*Source material*:
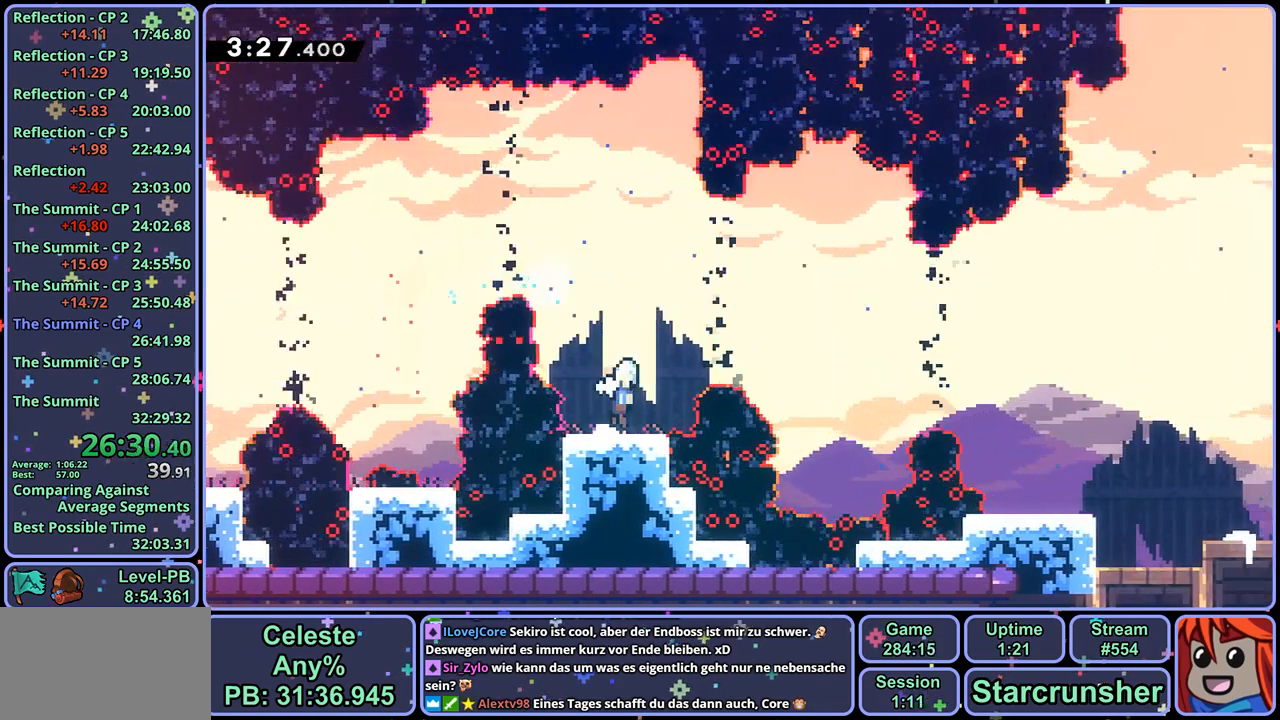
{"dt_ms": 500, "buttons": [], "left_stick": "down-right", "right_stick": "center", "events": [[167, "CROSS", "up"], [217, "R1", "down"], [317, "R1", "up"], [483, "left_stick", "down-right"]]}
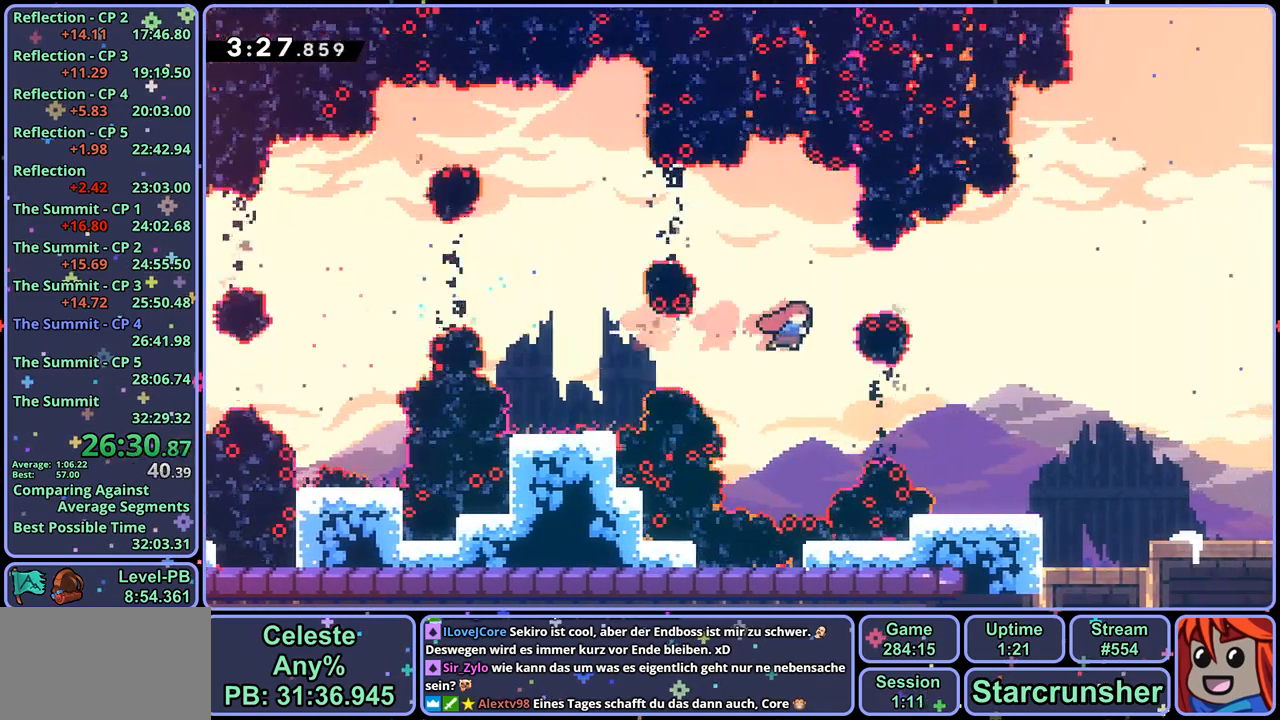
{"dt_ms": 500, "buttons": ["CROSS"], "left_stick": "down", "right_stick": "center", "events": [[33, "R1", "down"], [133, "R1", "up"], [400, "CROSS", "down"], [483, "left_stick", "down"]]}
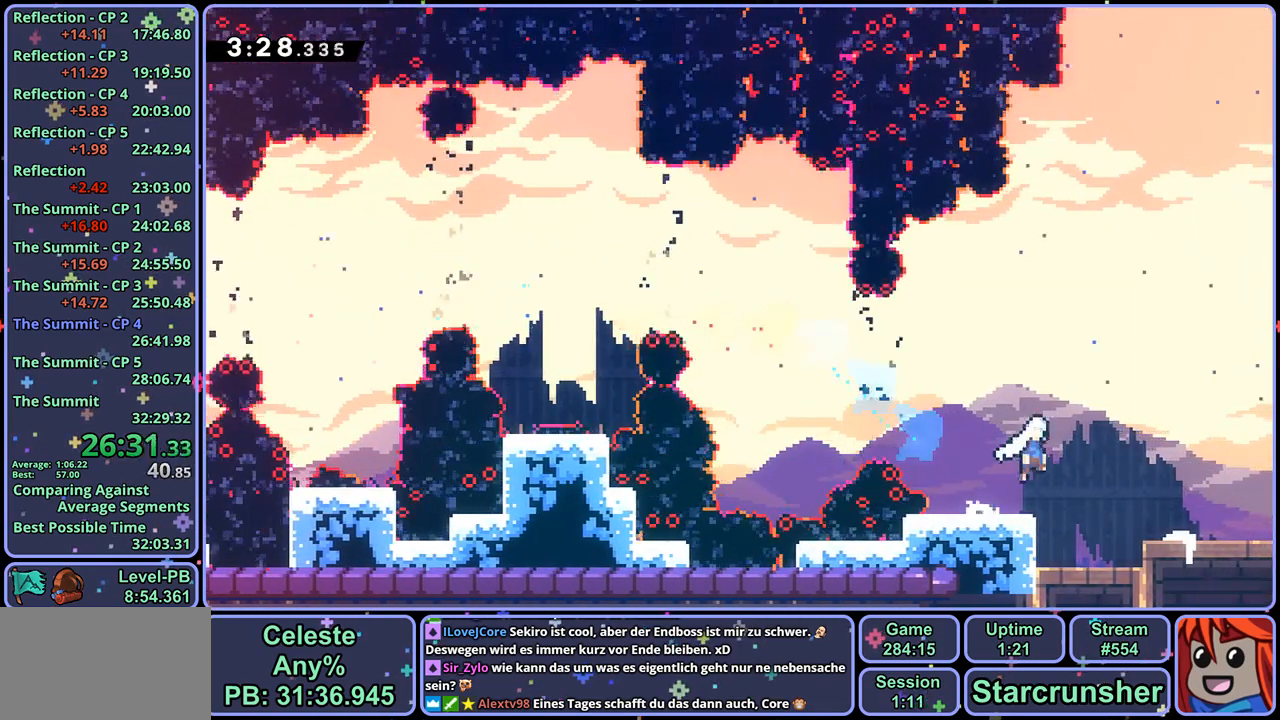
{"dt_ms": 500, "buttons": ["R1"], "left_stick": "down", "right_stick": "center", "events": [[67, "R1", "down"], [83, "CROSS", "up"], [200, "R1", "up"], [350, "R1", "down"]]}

*Task*:
Leaving the images out, retype all the material above exactly.

*Written reply*:
{"dt_ms": 500, "buttons": [], "left_stick": "down-right", "right_stick": "center", "events": [[167, "CROSS", "up"], [217, "R1", "down"], [317, "R1", "up"], [483, "left_stick", "down-right"]]}
{"dt_ms": 500, "buttons": ["CROSS"], "left_stick": "down", "right_stick": "center", "events": [[33, "R1", "down"], [133, "R1", "up"], [400, "CROSS", "down"], [483, "left_stick", "down"]]}
{"dt_ms": 500, "buttons": ["R1"], "left_stick": "down", "right_stick": "center", "events": [[67, "R1", "down"], [83, "CROSS", "up"], [200, "R1", "up"], [350, "R1", "down"]]}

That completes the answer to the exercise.